Damp is one of the most commons issues found during a survey, especially in older properties. If untreated it can cause structural damage by deteriorating brick and plaster, rotting wood or rusting steel and iron structural components. There are 3 main types of damp; rising damp, penetrating damp and condensation. Any of these can create unhealthy living conditions because they intensify respiratory problems and provide an environment where bacteria thrives. If damp is detected, your survey should reveal the cause of the damp. This will help you understand how and what needs to be repaired.
This happens when the ground underneath your property moves, affecting its stability. Common causes are through vegetation removing water from the soil which can cause cracking to the structure of the property. It can be fixed through a process known as underpinning, however this can be expensive and finding an insurer willing to cover a house that has suffered subsidence can prove to be difficult.
Japanese knotweed is an invasive species that can cause significant damage to houses. The plant can grow up to 3m in height and can push through concrete, cavity walls and drains. Discovering the plant can mean a property becomes essentially ‘un-mortgageable.’ However, if you have your heart set on a property with knotweed, see if the homeowners have a treatment plan in place.
Woodworm is caused by beetle larvae burrowing into timber, causing structural damage. The tell-tale sign is small, rounded holes on the surface of the wood. Whilst this can cause a nuisance, requiring structural repair work is quite rare; unless the infestation has been undetected and left to grow.
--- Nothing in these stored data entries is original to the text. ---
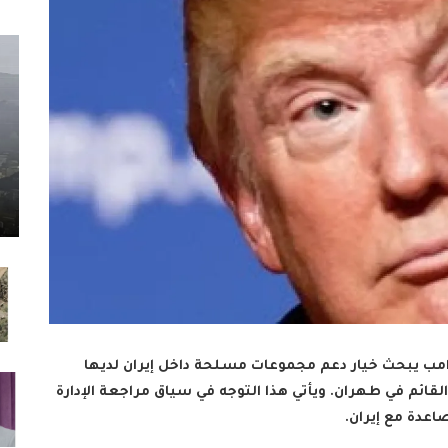
ترامب يبحث خيار دعم مجموعات مسلحة داخل إيران لديها
لقائم في طهران. ويأتي هذا التوجه في سياق مراجعة الإدارة
اعدة مع إيران.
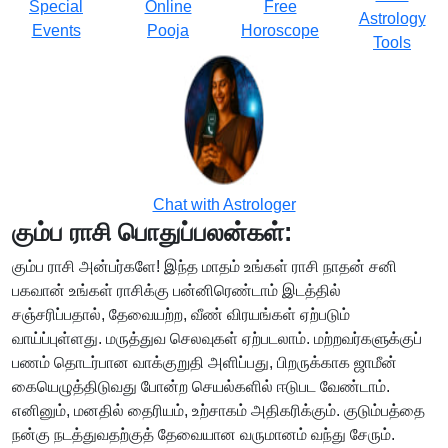
Special
Online
Free
Astrology
Events
Pooja
Horoscope
Tools
Chat with Astrologer
கும்ப ராசி பொதுப்பலன்கள்:
கும்ப ராசி அன்பர்களே! இந்த மாதம் உங்கள் ராசி நாதன் சனி
பகவான் உங்கள் ராசிக்கு பன்னிரெண்டாம் இடத்தில்
சஞ்சரிப்பதால், தேவையற்ற, வீண் விரயங்கள் ஏற்படும்
வாய்ப்புள்ளது. மருத்துவ செலவுகள் ஏற்படலாம். மற்றவர்களுக்குப்
பணம் தொடர்பான வாக்குறுதி அளிப்பது, பிறருக்காக ஜாமீன்
கையெழுத்திடுவது போன்ற செயல்களில் ஈடுபட வேண்டாம்.
எனினும், மனதில் தைரியம், உற்சாகம் அதிகரிக்கும். குடும்பத்தை
நன்கு நடத்துவதற்குத் தேவையான வருமானம் வந்து சேரும்.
Dry rot is type of fungus that can weaken the timber within a property and can spread rapidly. Its ability to spread onto a range of materials from carpets to furniture makes it very distructive. One of the root causes of dry rot is dampness with one of the main causes is penetrating damp. If the property you are looking at has dry rot this needs to be treated as soon as possible to minimalise structural damage to the property.
All these issues may sound scary and some will cause more issues than others, but having a survey helps you find out in beginning what you’re working with. This also helps you to negotiate a cost with the seller, and factor in the cost of any repair work before you make your final purchase.